*** Begin section ***
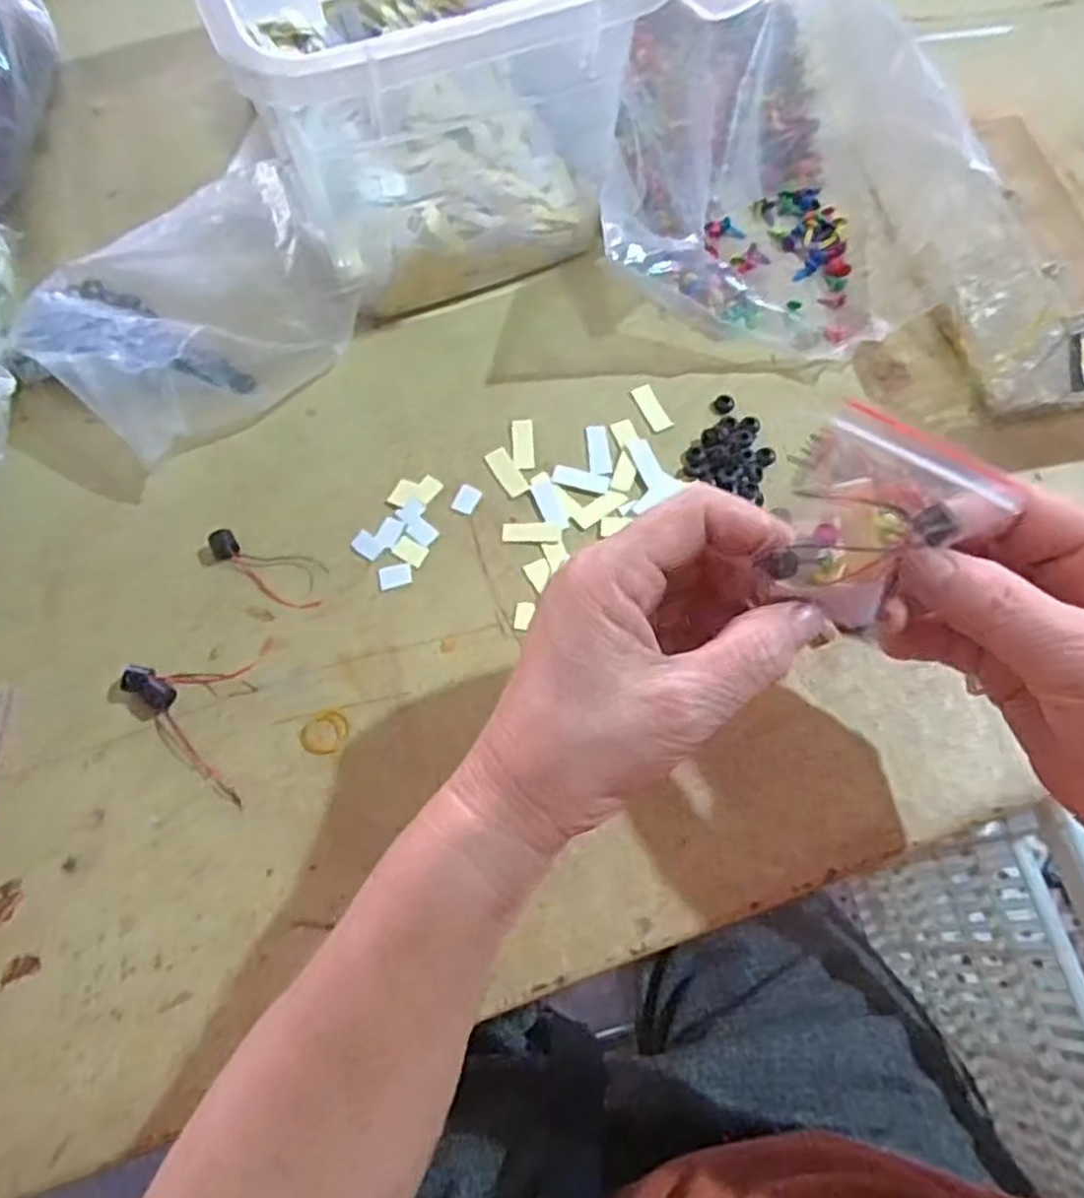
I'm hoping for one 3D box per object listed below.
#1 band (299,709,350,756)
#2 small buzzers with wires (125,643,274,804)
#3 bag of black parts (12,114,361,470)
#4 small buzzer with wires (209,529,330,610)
[{"bbox_3d":[-0.092,0.055,0.329,0.017,0.004,0.021,22,68,9],"label":"band"},{"bbox_3d":[-0.149,0.050,0.329,0.056,0.009,0.070,0,67,-1],"label":"small buzzers with wires"},{"bbox_3d":[-0.178,-0.151,0.394,0.157,0.054,0.126,-41,73,-16],"label":"bag of black parts"},{"bbox_3d":[-0.127,-0.013,0.358,0.057,0.011,0.025,17,67,7],"label":"small buzzer with wires"}]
*** End section ***
For the listing above, print only the lines starting at the line containing "#2 small buzzers with wires (125,643,274,804)" and ending at the line containing "#3 bag of black parts (12,114,361,470)", exactly, both included.

**SOLUTION FOR THIS EXERCISE**
#2 small buzzers with wires (125,643,274,804)
#3 bag of black parts (12,114,361,470)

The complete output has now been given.